Kutipan teks:
Opini

Artikel berikutnya » Klik Iklan Dapat Duit...

 Australia Sadap Indonesia

(Bagaimana Indonesia Harus Bersikap ?)
oleh: Willy Seda

Dua hari belakangan ini berita penyadapan SBY dan sejumlah tokoh lainnya oleh Amerika dan Australia menjadi sajian utama media massa. Tentu saja hal ini mendapat perhatian besar dari masyarakat. Beragam reaksi pun bermunculan. Reaksi spontan dari masyarakat Indonesia pun umumnya tersinggung lalu marah. Lebih marah lagi karena Perdana menteri Australia Tony Abbot sudah terang-terangan mengatakan bahwa dirinya dan pemerintahnya tidak akan meminta maaf kepada Indonesia (dan tentu saja Negara lain) yang menjadi “korban” aksi spionasi agen inteligennya. Meskipun pihak oposisi dari partai Republik mendesak agar perdana menteri Australia dari partai Liberal ini meniru Pemerintahan Obama yang pernah meminta maaf kepada rakyat Jerman karena inteligennya pernah menyadap telefon orang nomor satu Negara tersebut akan tetapi sang perdana menteri tetap bersikeras pada pendiriannya. Alasannya adalah kegiatan spionase yang dilakukan pihak inteligennya adalah demi melindungi kepentingan Australia. Yang kedua Australia mempunyai tradisi untuk tidak memperdebatkan ihwal aktivitas spionase di parlemen. Oleh karena itu bisa kita prediksikan bahwa PM Australia tidak akan meminta maaf tindakan penyadapan terhadap presiden RI beserta beberapa orang penting lainnya di Negara ini.

Soal singkat A: Sebutkan semua nama negara yang disebut dalam teks opini tentang penyadapan di atas.

Data tersimpan:
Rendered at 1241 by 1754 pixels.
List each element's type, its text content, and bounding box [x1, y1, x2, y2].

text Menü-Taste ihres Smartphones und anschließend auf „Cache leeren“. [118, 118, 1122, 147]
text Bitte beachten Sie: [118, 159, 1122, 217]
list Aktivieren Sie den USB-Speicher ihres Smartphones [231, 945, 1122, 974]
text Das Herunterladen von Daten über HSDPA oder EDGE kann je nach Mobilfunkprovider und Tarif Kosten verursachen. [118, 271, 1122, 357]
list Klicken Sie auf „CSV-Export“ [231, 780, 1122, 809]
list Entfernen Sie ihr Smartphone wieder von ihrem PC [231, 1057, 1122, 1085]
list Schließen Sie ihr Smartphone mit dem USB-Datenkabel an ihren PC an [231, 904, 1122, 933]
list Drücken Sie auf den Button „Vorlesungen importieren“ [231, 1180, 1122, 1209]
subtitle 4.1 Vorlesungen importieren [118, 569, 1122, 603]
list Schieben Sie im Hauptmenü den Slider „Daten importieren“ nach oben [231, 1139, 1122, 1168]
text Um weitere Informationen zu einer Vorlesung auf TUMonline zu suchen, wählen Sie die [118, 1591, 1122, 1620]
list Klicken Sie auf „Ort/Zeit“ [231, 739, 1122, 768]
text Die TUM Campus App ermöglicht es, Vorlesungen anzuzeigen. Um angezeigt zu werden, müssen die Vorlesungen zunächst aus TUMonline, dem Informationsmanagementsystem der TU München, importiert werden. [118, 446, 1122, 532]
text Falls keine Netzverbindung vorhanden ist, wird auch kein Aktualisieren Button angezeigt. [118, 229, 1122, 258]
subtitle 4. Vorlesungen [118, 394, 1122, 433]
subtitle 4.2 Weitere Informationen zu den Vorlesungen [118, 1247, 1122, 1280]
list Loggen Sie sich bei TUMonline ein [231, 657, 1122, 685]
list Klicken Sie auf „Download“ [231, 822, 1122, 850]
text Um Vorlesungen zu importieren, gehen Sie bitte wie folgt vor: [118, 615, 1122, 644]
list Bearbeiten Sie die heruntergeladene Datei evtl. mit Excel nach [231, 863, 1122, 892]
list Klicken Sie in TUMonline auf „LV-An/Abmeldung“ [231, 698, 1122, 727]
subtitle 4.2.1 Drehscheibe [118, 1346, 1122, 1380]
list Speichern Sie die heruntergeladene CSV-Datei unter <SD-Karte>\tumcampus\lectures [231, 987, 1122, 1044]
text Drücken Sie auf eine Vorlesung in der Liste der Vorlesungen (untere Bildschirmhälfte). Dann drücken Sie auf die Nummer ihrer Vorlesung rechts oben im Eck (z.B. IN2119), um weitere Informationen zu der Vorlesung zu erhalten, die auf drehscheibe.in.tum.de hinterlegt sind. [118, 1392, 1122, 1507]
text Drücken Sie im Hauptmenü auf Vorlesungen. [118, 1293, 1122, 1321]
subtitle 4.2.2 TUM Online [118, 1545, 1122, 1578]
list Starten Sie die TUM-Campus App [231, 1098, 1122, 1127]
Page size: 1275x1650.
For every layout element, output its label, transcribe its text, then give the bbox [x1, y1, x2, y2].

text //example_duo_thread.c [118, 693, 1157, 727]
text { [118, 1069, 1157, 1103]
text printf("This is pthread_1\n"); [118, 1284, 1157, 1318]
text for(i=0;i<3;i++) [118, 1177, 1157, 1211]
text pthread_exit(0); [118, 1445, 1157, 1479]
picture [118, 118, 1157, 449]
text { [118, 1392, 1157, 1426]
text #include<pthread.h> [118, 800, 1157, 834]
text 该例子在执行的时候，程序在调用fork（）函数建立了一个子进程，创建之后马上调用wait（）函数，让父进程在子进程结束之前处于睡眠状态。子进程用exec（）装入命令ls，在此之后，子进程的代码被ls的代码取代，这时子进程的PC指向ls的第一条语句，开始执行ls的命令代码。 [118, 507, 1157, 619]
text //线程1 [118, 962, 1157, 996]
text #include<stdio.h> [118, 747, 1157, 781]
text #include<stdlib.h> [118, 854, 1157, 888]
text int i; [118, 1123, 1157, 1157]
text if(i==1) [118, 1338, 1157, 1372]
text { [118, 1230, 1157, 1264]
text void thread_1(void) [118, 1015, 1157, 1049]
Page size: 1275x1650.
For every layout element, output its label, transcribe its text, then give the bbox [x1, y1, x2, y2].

Soal singkat B: Tulis ulang baris-baris dalam daftar, mulai dari baris yang memuat "text Menü-Taste ihres" sampai dengan baris yang memuat "text Die TUM", dengan mengganti "PC" menjadi "Laptop" tanpa mengubah bagian lainnya.

Jawaban benar A: Australia, Indonesia, Amerika, Jerman

Jawaban benar B:
text Menü-Taste ihres Smartphones und anschließend auf „Cache leeren“. [118, 118, 1122, 147]
text Bitte beachten Sie: [118, 159, 1122, 217]
list Aktivieren Sie den USB-Speicher ihres Smartphones [231, 945, 1122, 974]
text Das Herunterladen von Daten über HSDPA oder EDGE kann je nach Mobilfunkprovider und Tarif Kosten verursachen. [118, 271, 1122, 357]
list Klicken Sie auf „CSV-Export“ [231, 780, 1122, 809]
list Entfernen Sie ihr Smartphone wieder von ihrem Laptop [231, 1057, 1122, 1085]
list Schließen Sie ihr Smartphone mit dem USB-Datenkabel an ihren Laptop an [231, 904, 1122, 933]
list Drücken Sie auf den Button „Vorlesungen importieren“ [231, 1180, 1122, 1209]
subtitle 4.1 Vorlesungen importieren [118, 569, 1122, 603]
list Schieben Sie im Hauptmenü den Slider „Daten importieren“ nach oben [231, 1139, 1122, 1168]
text Um weitere Informationen zu einer Vorlesung auf TUMonline zu suchen, wählen Sie die [118, 1591, 1122, 1620]
list Klicken Sie auf „Ort/Zeit“ [231, 739, 1122, 768]
text Die TUM Campus App ermöglicht es, Vorlesungen anzuzeigen. Um angezeigt zu werden, müssen die Vorlesungen zunächst aus TUMonline, dem Informationsmanagementsystem der TU München, importiert werden. [118, 446, 1122, 532]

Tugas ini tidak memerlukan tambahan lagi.